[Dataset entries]
^^^^
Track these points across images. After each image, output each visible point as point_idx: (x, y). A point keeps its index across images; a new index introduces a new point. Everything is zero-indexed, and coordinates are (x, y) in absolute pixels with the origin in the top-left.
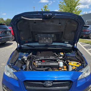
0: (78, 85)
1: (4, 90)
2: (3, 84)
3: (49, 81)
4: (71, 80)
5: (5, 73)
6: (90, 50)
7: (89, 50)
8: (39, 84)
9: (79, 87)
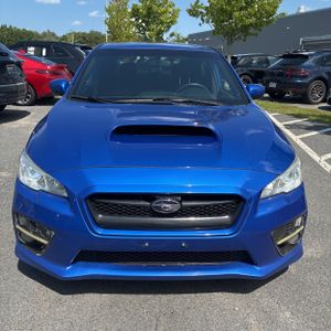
0: (260, 213)
1: (21, 232)
2: (16, 214)
3: (171, 195)
4: (239, 193)
5: (21, 178)
6: (306, 135)
7: (301, 136)
8: (139, 207)
9: (262, 217)
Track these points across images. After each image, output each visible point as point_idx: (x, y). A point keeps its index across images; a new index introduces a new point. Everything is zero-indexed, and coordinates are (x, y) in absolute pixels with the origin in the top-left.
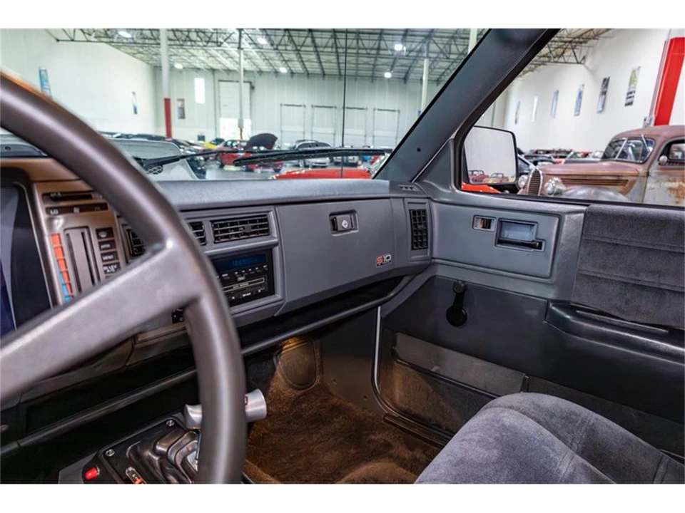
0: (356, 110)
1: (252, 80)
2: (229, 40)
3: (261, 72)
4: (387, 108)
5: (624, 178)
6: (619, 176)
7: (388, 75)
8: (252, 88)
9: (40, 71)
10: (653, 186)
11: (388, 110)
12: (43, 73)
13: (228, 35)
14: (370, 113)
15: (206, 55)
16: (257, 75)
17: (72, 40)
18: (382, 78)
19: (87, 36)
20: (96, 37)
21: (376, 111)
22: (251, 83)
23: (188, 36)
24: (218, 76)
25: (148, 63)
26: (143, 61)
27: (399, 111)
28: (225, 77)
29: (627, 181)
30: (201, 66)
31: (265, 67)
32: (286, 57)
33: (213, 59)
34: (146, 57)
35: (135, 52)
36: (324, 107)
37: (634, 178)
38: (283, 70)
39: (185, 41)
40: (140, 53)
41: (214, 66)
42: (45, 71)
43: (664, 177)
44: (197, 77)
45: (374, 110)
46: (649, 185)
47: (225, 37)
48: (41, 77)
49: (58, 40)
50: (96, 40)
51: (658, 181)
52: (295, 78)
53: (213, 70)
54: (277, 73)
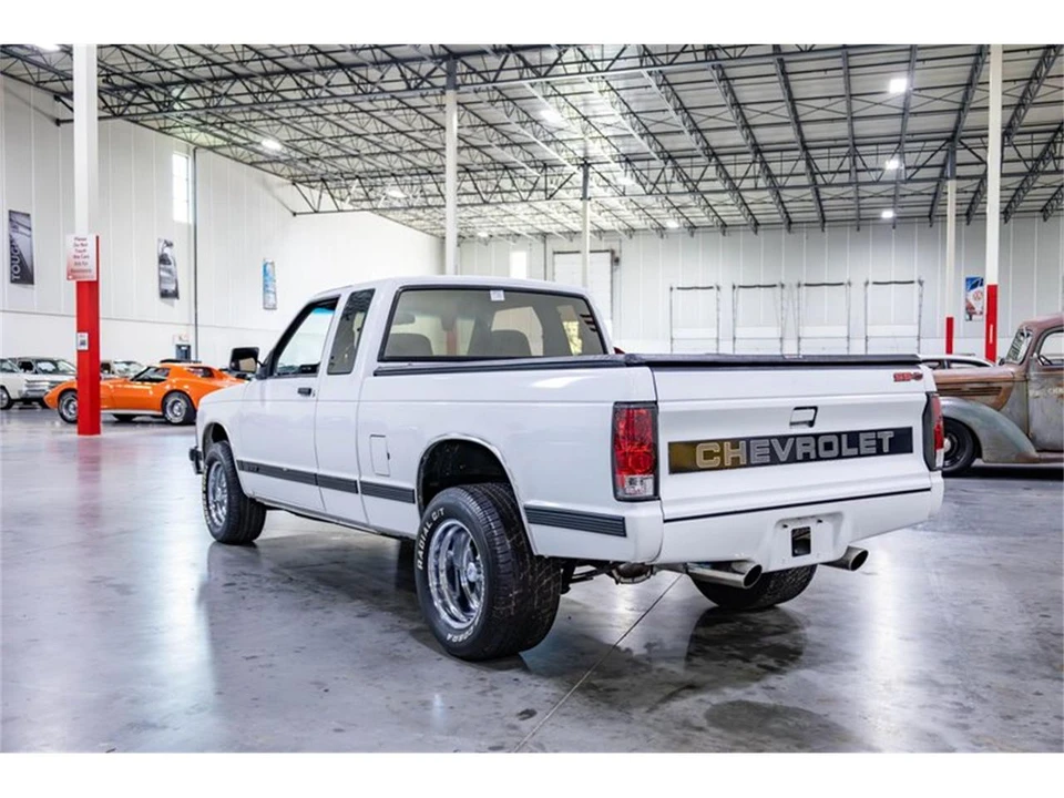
^^^^
## [What to produce]
Repeat, exactly and with no pictures, each line from the line that holds "44: (197, 77)" through the last line of the records above.

## [Solution to this task]
44: (197, 77)
45: (374, 110)
46: (649, 185)
47: (225, 37)
48: (41, 77)
49: (58, 40)
50: (96, 40)
51: (658, 181)
52: (295, 78)
53: (213, 70)
54: (277, 73)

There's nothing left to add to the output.